Executive producer or producer credits on non-fiction biographical projects can be procured for a variety of reasons — such as providing the archival materials used throughout a movie or a simple lawyer-negotiated “vanity”, as one Oscar-winning doc filmmaker bluntly puts it. When talent is actively involved, having that credit is important so the audience is aware of “the work’s relationship to the subject,” notes Pat Aufderheide, a professor at American University and founder of the school’s Center for Media & Social Impact. “In the big umbrella of documentary, there is stuff designed strictly for entertainment. And that’s fine.”
Credited or not, it’s common for big-name talent to be involved in the production, from choosing a director to negotiating approvals for certain materials. Tina Turner gave the green light to Emmy-nominated Tina, for example; Taylor Swift blessed Miss Americana; and Becoming Led Zeppelin wouldn’t have happened without the iconic rockers’ sign-off. “They’ve never given permission to anyone,” says Submarine’s Josh Braun, who is selling the doc out of the Venice Film Festival. “So many filmmakers tried to get the rights. And this film not only got their approval, but they’re fully in it. Their participation is 100 percent. It’s a rare situation.”

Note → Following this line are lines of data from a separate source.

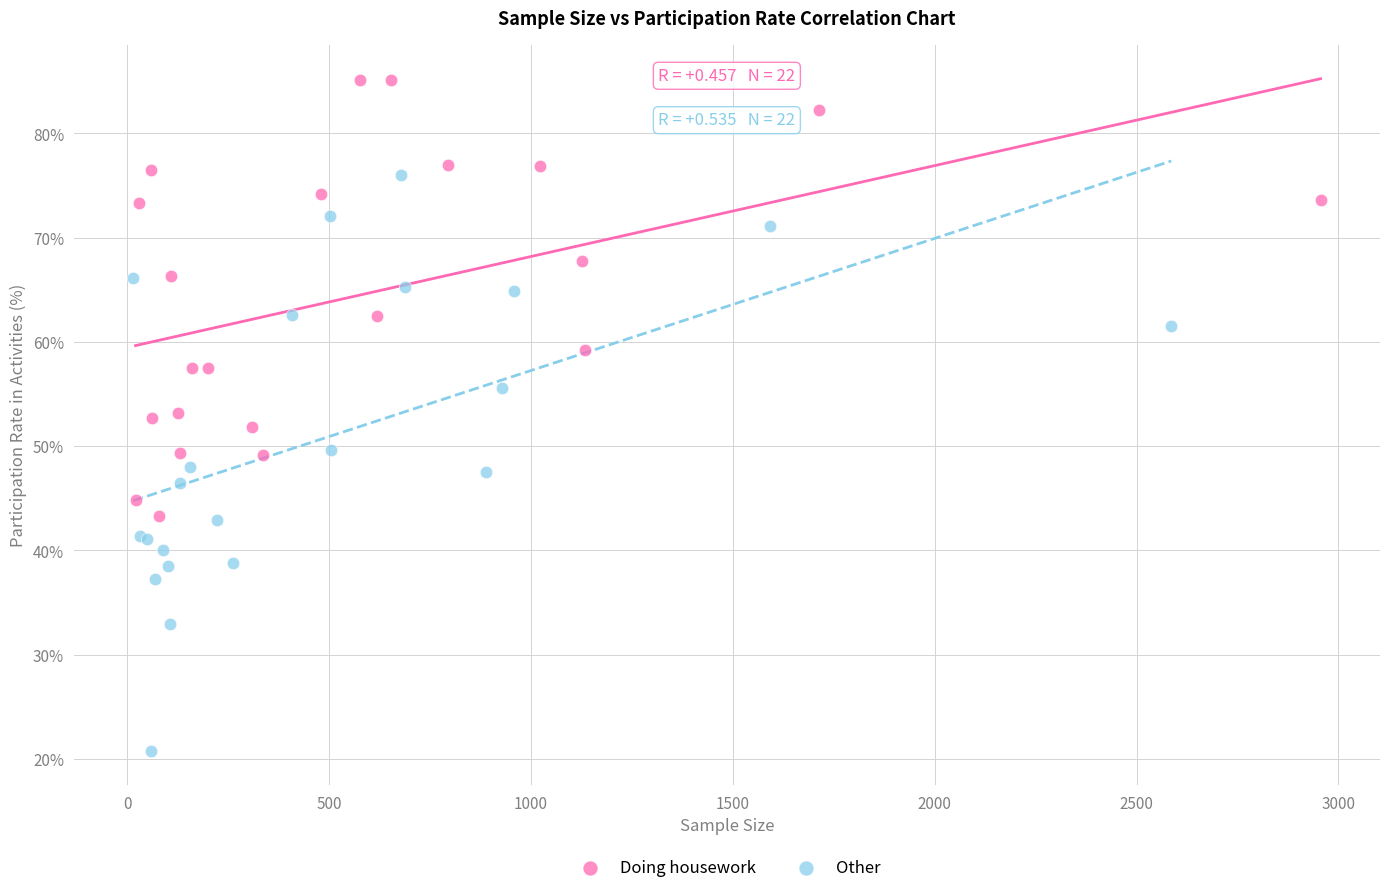

What are all the series names shown in the legend?

Doing housework, Other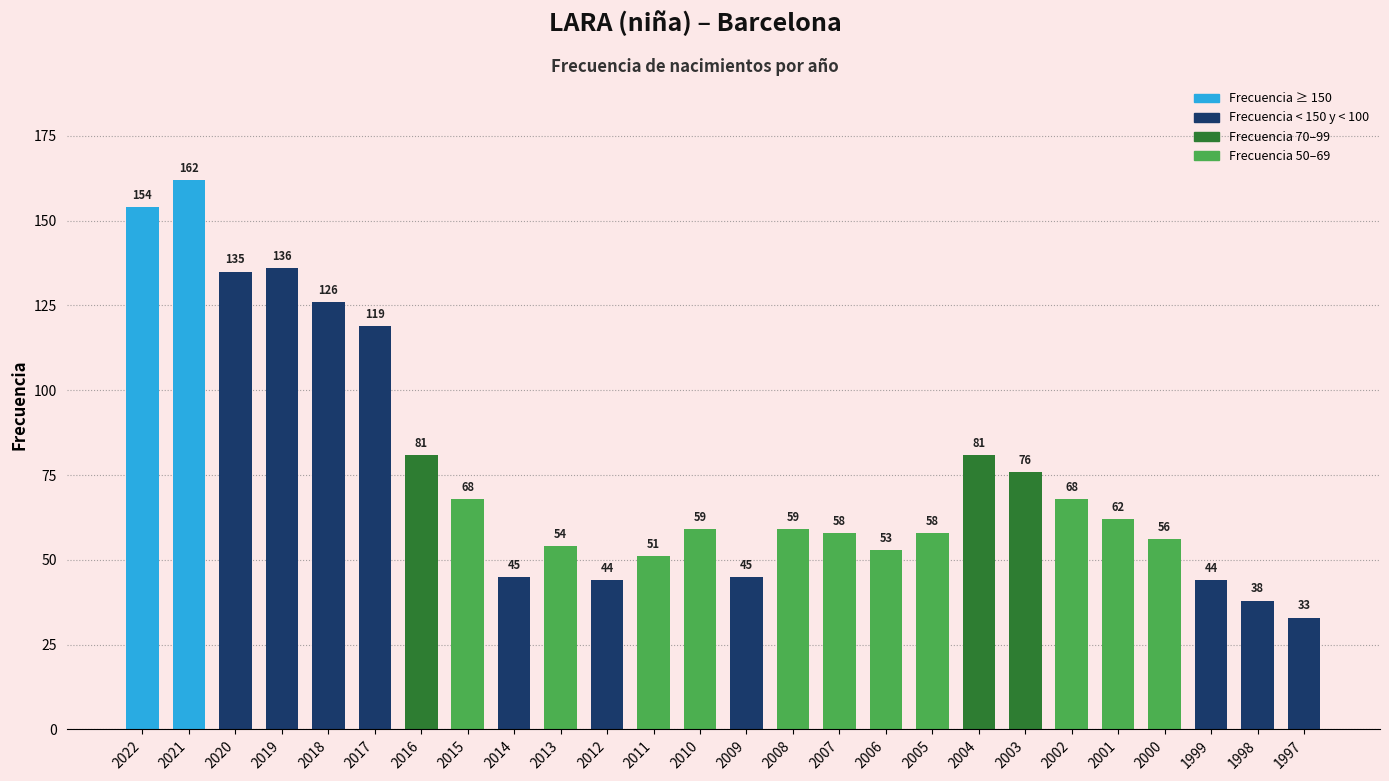

How many bars are there in total?

26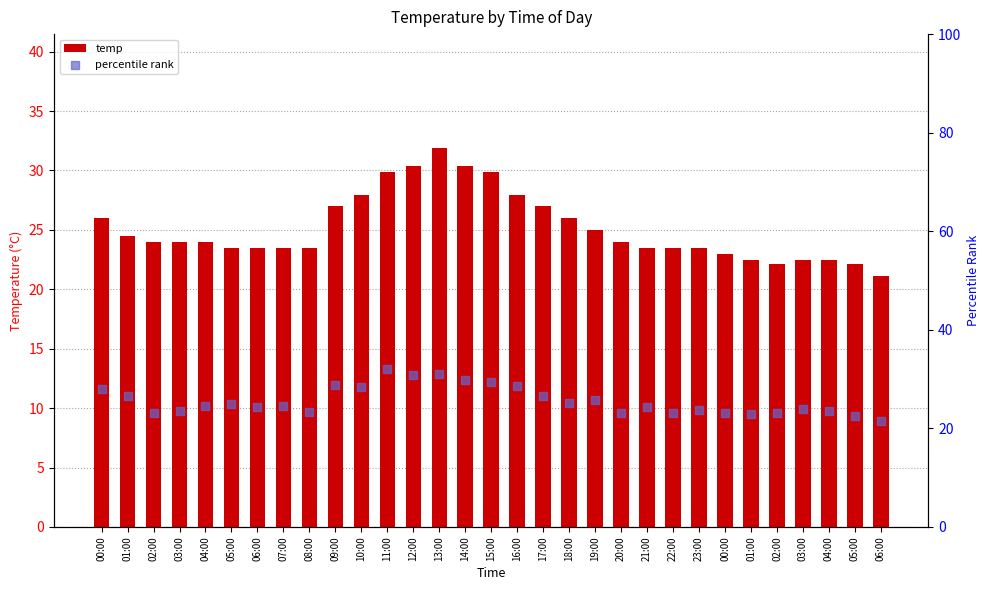

What is the total value across all series at 00:00?

54.0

Similarly, Alanis Morrisette didn’t act as a producer on the bio-doc Jagged, but she and her team did interview potential directors before Alison Klayman ultimately landed the job. “Navigating what wants to be said, what to keep unsaid, what to anonymize, that is a process between the filmmaker and subject. But then at some point — and [there] has to be a level of trust — it’s the filmmaker’s film,” Klayman told THR ahead of Jagged‘s TIFF debut. “That is always more beneficial because the audience can trust it’s not a promotional piece.”
Regardless of the level of creative influence talent has over the final cut of the film, their buy-in is still integral to the project’s performance, insiders note. If the subject of the documentary does not like the end result, that could become a PR nightmare ahead of its release. This ended up being the case with Jagged. Morrisette on Monday released a statement voicing her displeasure with the film, saying, “I was lulled into a false sense of security and their salacious agenda became apparent immediately upon my seeing the first cut of the film. This is when I knew our visions were in fact painfully diverged. This was not the story I agreed to tell.”

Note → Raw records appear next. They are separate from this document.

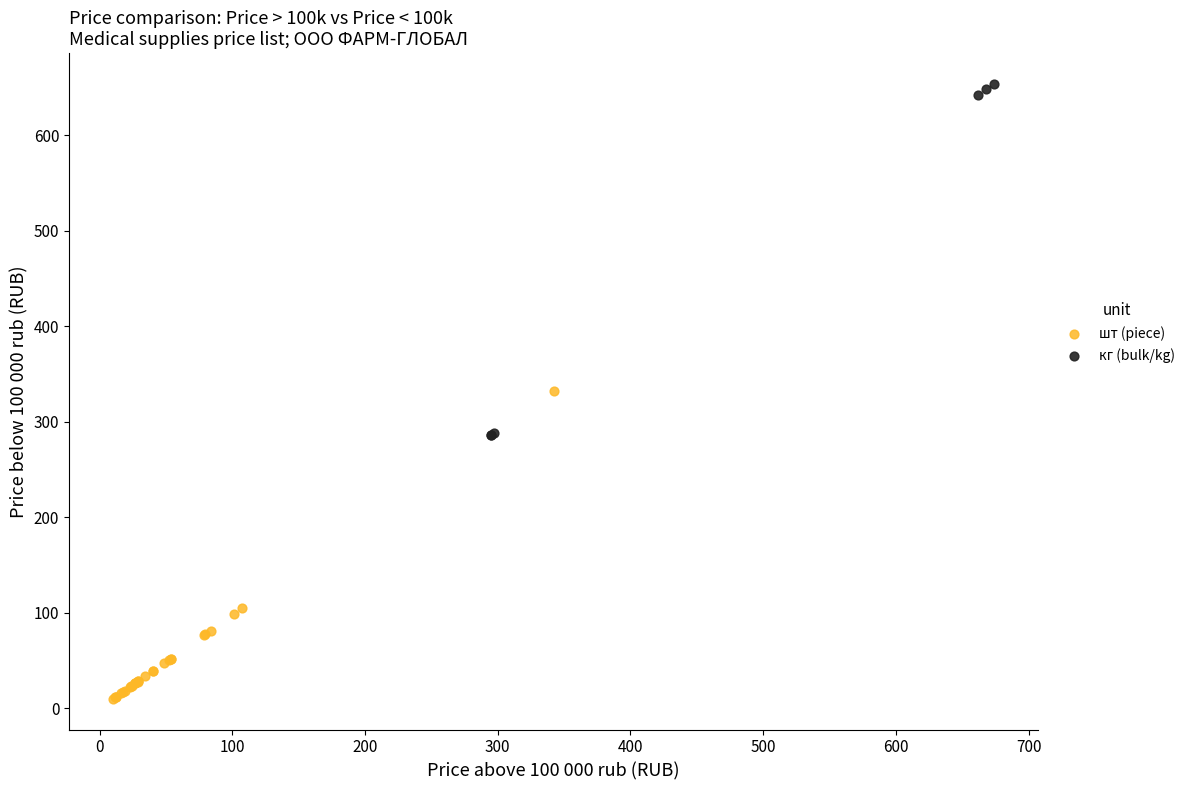

Which series has the widest spread of Y values?

кг (bulk/kg)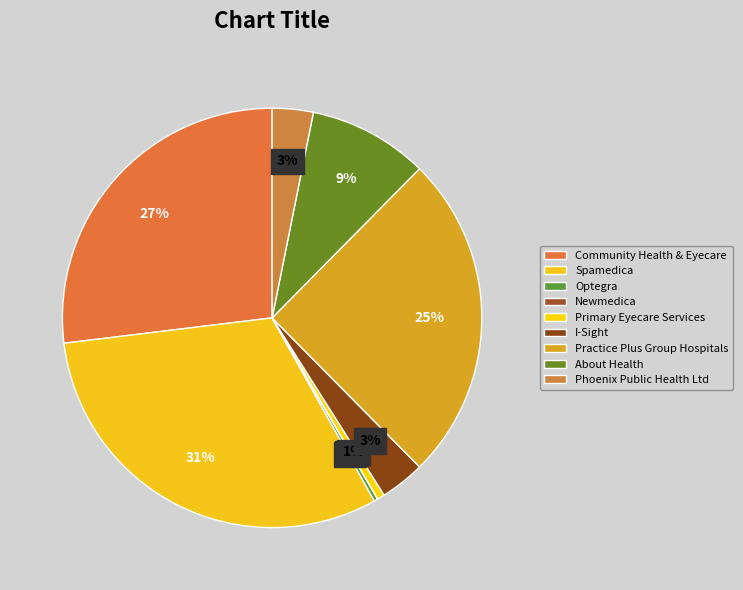

Is it true that Optegra is 0% of the pie?

True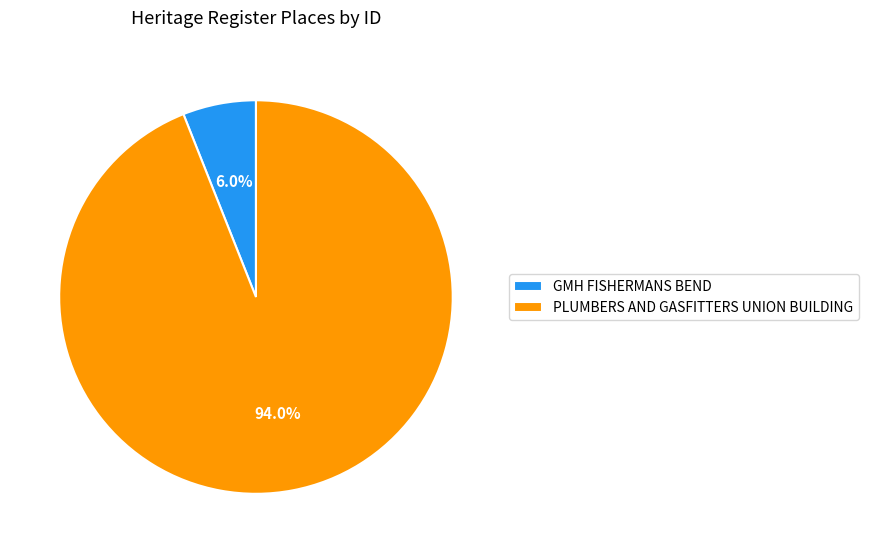

Rank the categories by value from lowest to highest.

GMH FISHERMANS BEND, PLUMBERS AND GASFITTERS UNION BUILDING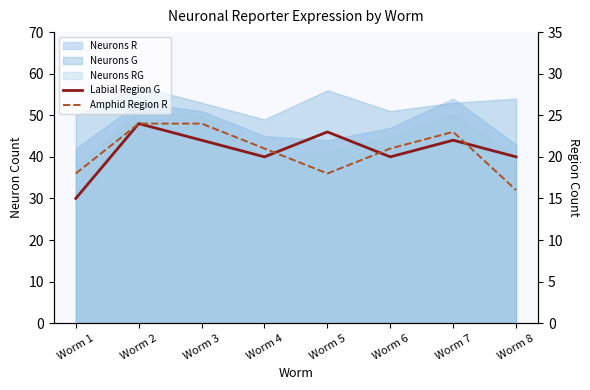

Where do Amphid Region R and Labial Region G first cross each other?

Worm 4 and Worm 5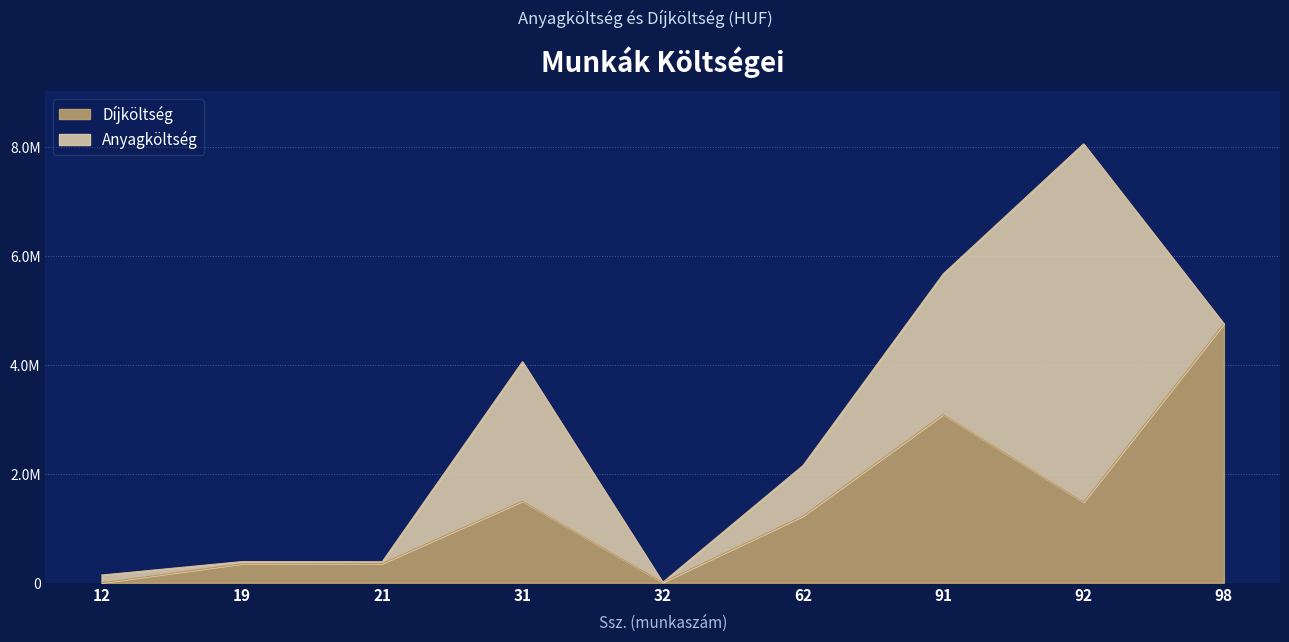

What is the difference between the values at 91 and 62?

1864556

These bio-doc titles are selling for large sums (Apple paid a reported $25 million for the Eilish doc), but branding is the major selling point for talent. In the COVID-19 era, when tours, music festivals, and major sporting events have been continually delayed, these titles are a way to stay in front of audiences. The upside for streamers? “Getting a really A-plus talent’s music doc,” notes Ratner, “is like a lightning rod right in the middle of your streaming platform.”
There is some concern, though, that these projects could come to dominate nonfiction, lowering interest in other documentary fare. Says Stern, “If these become what people think of as documentary, and what people think streamers are buying, is that going to have an adverse effect on people making things that don’t have big talent attached?”
Many nonfiction insiders and industry experts agree that because the appetite for content grew at such an exponential rate, Hollywood at large has yet to address the variety of questions and concerns arising in this golden age of documentary. Says Mooser, “There are going to be growing pains.”